Lasso is only useful if you're restricting yourself to consider models which are linear in the parameters to be estimated. Stated another way, the lasso does not evaluate whether you have chosen the correct form of the relationship between the independent and dependent variable(s).
It is very plausible that there may be nonlinear, interactive or polynomial effects in an arbitrary data set. However, these alternative model specifications will only be evaluated if the user conducts that analysis; the lasso is not a substitute for doing so.
For a simple example of how this can go wrong, consider a data set in which disjoint intervals of the independent variable will predict alternating high and low values of the dependent variable. This will be challenging to sort out using conventional linear models, since there is not a linear effect in the manifest variables present for analysis (but some transformation of the manifest variables may be helpful). Left in its manifest form, the lasso will incorrectly conclude that this feature is extraneous and zero out its coefficient because there is no linear relationship. On the other hand, because there are axis-aligned splits in the data, a tree-based model like a random forest will probably do pretty well.
I am not a LASSO expert but I am an expert in time series. If you have time series data or spatial data then I would studiously avoid a solution that was predicated on independent observations. Furthermore if there are unknown deterministic effects that have played havoc with your data (level shifts / time trends etc) then LASSO would be even less a good hammer. In closing when you have time series data you often need to segment the data when faced with parameters or error variance that change over time.

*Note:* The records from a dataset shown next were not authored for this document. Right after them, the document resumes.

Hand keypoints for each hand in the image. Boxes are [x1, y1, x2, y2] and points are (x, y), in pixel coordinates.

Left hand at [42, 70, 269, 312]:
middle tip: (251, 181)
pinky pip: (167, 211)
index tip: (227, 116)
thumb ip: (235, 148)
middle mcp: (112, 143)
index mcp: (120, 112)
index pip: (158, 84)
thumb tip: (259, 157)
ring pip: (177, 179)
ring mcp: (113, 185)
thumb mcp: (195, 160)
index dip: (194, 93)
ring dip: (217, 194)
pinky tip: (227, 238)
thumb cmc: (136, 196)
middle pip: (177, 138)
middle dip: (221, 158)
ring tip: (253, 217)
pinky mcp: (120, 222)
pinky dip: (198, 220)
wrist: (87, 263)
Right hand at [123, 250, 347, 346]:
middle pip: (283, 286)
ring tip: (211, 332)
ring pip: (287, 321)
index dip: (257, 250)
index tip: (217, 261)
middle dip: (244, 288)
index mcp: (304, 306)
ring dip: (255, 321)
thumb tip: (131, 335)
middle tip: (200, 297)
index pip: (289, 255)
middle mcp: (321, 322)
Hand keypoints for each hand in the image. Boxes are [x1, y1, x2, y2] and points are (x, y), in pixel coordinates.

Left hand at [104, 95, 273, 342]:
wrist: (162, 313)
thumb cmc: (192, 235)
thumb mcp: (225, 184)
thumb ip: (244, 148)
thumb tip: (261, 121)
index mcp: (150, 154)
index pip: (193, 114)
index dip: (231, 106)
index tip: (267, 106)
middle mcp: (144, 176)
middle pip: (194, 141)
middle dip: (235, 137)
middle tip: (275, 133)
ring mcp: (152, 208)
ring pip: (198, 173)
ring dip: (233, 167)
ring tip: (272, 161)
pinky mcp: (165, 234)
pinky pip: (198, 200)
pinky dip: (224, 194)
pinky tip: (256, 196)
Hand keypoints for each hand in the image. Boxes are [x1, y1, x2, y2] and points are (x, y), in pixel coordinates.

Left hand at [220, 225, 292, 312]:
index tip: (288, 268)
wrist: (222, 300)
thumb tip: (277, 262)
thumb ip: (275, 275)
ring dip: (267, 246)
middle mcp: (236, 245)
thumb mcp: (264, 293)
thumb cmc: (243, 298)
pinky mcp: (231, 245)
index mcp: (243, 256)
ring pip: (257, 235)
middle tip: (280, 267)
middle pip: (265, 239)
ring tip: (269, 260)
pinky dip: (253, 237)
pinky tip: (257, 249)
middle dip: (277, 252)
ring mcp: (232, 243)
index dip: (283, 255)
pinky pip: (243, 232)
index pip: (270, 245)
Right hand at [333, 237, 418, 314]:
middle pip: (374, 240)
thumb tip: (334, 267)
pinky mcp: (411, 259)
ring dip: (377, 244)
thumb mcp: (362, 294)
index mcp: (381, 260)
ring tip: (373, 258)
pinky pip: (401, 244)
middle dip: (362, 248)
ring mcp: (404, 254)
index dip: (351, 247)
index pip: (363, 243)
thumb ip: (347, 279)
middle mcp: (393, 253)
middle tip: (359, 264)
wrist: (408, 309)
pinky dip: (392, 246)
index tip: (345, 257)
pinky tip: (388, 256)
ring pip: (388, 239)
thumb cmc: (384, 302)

One big one is the difficulty of doing hypothesis testing. You can't easily figure out which variables are statistically significant with Lasso. With stepwise regression, you can do hypothesis testing to some degree, if you're careful about your treatment of multiple testing.
I have always found variable reduction techniques hurting the predictability, especially for multi classification. Stepwise elimination methods are also not very effective with highly correlated predictors, they are time consuming too. It is a tough area to deal with and it should be done differently on case to case basis. In my experience the dimensionality reduction techniques like LDA or PLS worked well, however they demand huge memory allocation if the number of predictors are too large in number. Even running LASSO on large size will demand huge memory allocation. Hence we should continuously look for more creative statistical based approaches for reducing large size of number of predictors.

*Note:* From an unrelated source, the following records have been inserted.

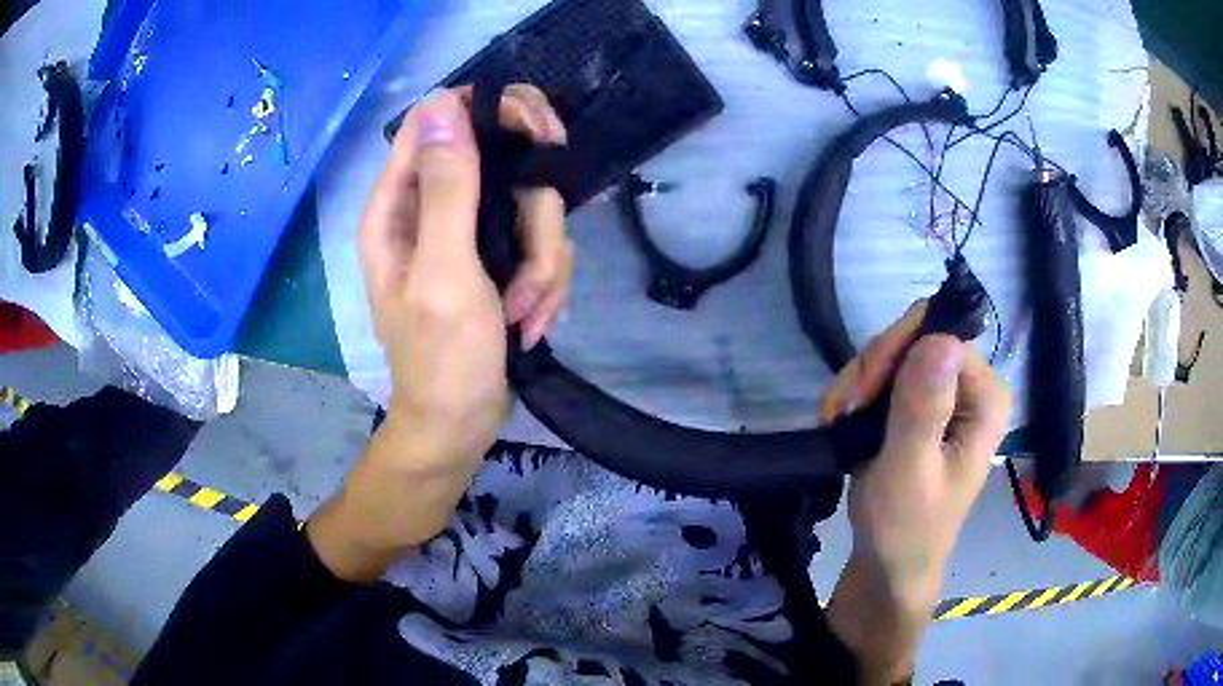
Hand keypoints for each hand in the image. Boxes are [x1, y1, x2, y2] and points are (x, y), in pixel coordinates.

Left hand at [359, 86, 571, 472]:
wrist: (461, 425)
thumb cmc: (442, 360)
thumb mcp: (444, 274)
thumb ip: (447, 188)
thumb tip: (443, 103)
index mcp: (399, 205)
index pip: (441, 118)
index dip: (496, 111)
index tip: (544, 135)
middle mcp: (432, 208)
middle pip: (503, 161)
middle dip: (533, 216)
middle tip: (540, 256)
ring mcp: (467, 233)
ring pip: (531, 208)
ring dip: (542, 265)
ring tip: (522, 314)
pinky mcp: (496, 258)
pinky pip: (540, 244)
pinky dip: (545, 283)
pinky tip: (529, 322)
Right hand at [824, 302, 1010, 683]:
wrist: (890, 565)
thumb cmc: (906, 526)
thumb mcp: (910, 469)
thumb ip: (924, 407)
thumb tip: (939, 338)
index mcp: (986, 397)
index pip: (941, 334)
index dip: (897, 353)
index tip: (860, 397)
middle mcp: (972, 386)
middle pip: (916, 337)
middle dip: (872, 371)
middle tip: (843, 413)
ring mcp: (946, 394)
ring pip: (895, 353)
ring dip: (858, 385)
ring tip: (838, 424)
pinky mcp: (922, 406)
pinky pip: (885, 375)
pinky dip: (857, 395)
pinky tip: (841, 423)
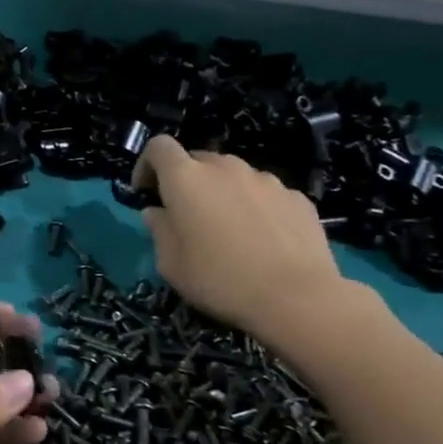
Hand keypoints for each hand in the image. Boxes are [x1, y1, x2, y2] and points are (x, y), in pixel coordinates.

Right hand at [132, 134, 351, 347]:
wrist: (296, 296)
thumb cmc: (219, 279)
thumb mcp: (171, 263)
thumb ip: (159, 230)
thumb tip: (158, 212)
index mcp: (186, 178)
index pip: (159, 147)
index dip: (147, 164)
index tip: (146, 192)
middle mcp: (226, 168)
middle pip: (198, 160)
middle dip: (187, 181)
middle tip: (187, 216)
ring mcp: (265, 180)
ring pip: (234, 176)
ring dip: (223, 193)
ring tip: (229, 230)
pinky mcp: (297, 197)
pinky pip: (265, 194)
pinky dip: (255, 207)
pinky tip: (262, 239)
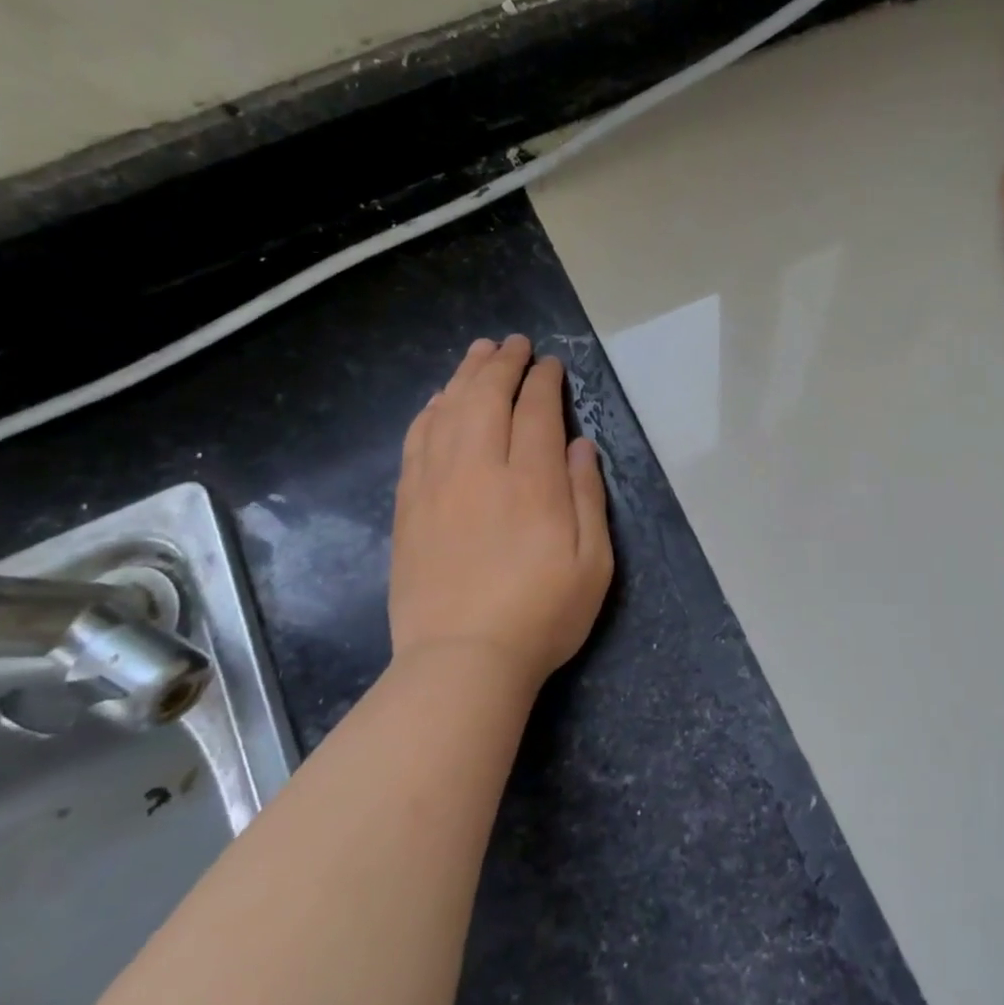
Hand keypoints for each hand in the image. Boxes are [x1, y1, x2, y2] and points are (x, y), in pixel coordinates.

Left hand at [389, 335, 613, 695]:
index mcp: (533, 482)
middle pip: (487, 398)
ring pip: (448, 411)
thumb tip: (581, 444)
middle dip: (503, 364)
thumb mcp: (593, 562)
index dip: (544, 381)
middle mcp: (481, 470)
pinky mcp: (409, 506)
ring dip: (464, 376)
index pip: (536, 411)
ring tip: (478, 353)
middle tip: (514, 344)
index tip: (550, 365)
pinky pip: (416, 441)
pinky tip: (438, 401)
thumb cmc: (543, 614)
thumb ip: (588, 497)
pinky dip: (430, 411)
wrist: (462, 660)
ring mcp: (437, 485)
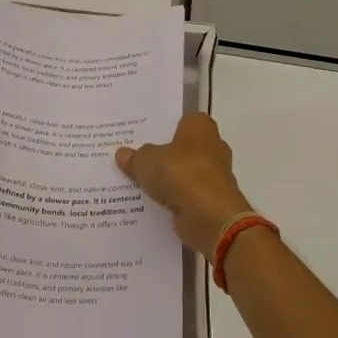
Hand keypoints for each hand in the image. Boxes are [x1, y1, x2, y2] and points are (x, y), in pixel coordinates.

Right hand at [115, 113, 254, 256]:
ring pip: (184, 173)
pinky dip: (174, 199)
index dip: (163, 127)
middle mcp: (212, 147)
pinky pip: (187, 195)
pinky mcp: (212, 200)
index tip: (143, 135)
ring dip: (168, 179)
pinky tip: (152, 203)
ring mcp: (214, 175)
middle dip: (164, 154)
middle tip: (136, 158)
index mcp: (200, 127)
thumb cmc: (181, 174)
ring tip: (139, 182)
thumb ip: (135, 157)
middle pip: (182, 147)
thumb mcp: (146, 161)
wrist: (210, 217)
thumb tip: (123, 154)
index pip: (182, 119)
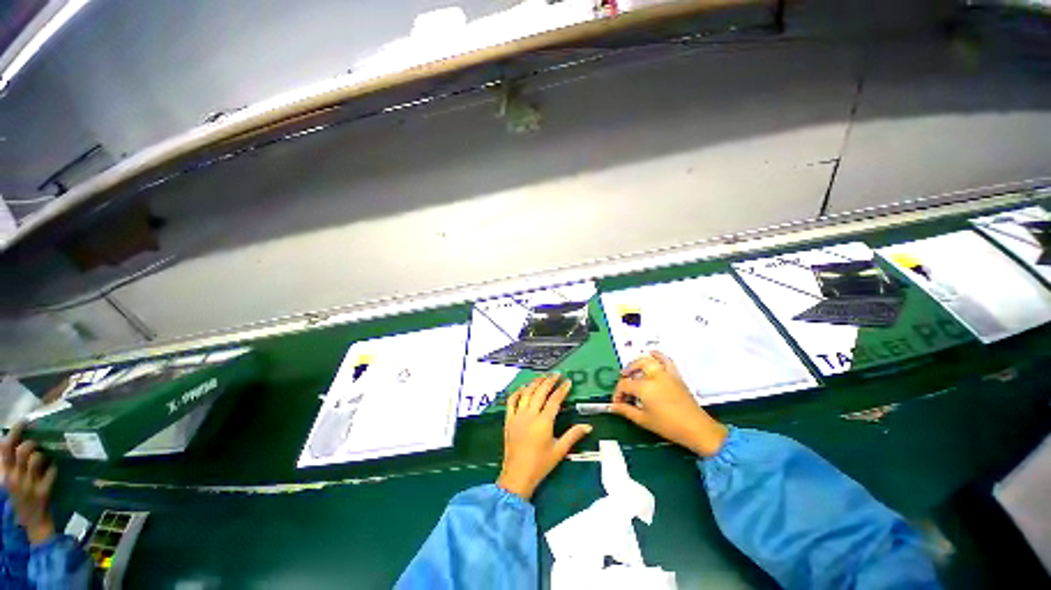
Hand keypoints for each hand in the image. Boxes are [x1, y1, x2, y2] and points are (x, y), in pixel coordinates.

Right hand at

There is a simple reason why not using LASSO for variable selection. It just does not work as well as advertised. This is due to its fitting algorithm that includes a penalty factor that penalizes the model against higher regression coefficients. It seems like a good idea, as people think it always reduces model overfitting, and improves predictions (on new data). In reality it very often does the opposite ... increase model under-fitting and weakens prediction accuracy. You can see many examples of that by searching the Internet for Images and searching specifically for "LASSO MSE graph." Whenever such graphs show the lowest MSE at the beginning of the X-axis, it shows a LASSO that has failed (increase model under-fitting).
The above unintended consequences are due to the penalty algorithm. Because of it LASSO has no way of distinguishing between a strong causal variable with predictive information and an associated high regression coefficient and a weak variable with no explanatory or predictive information value that has a low regression coefficient. Often, LASSO will prefer the weak variable over the strong causal variable. Also, it may at times even cause to shift the directional signs of variables (shifting from one direction that makes sense to an opposite direction that does not). You can see many examples of that by searching the Internet for Images and searching specifically for "LASSO coefficient path".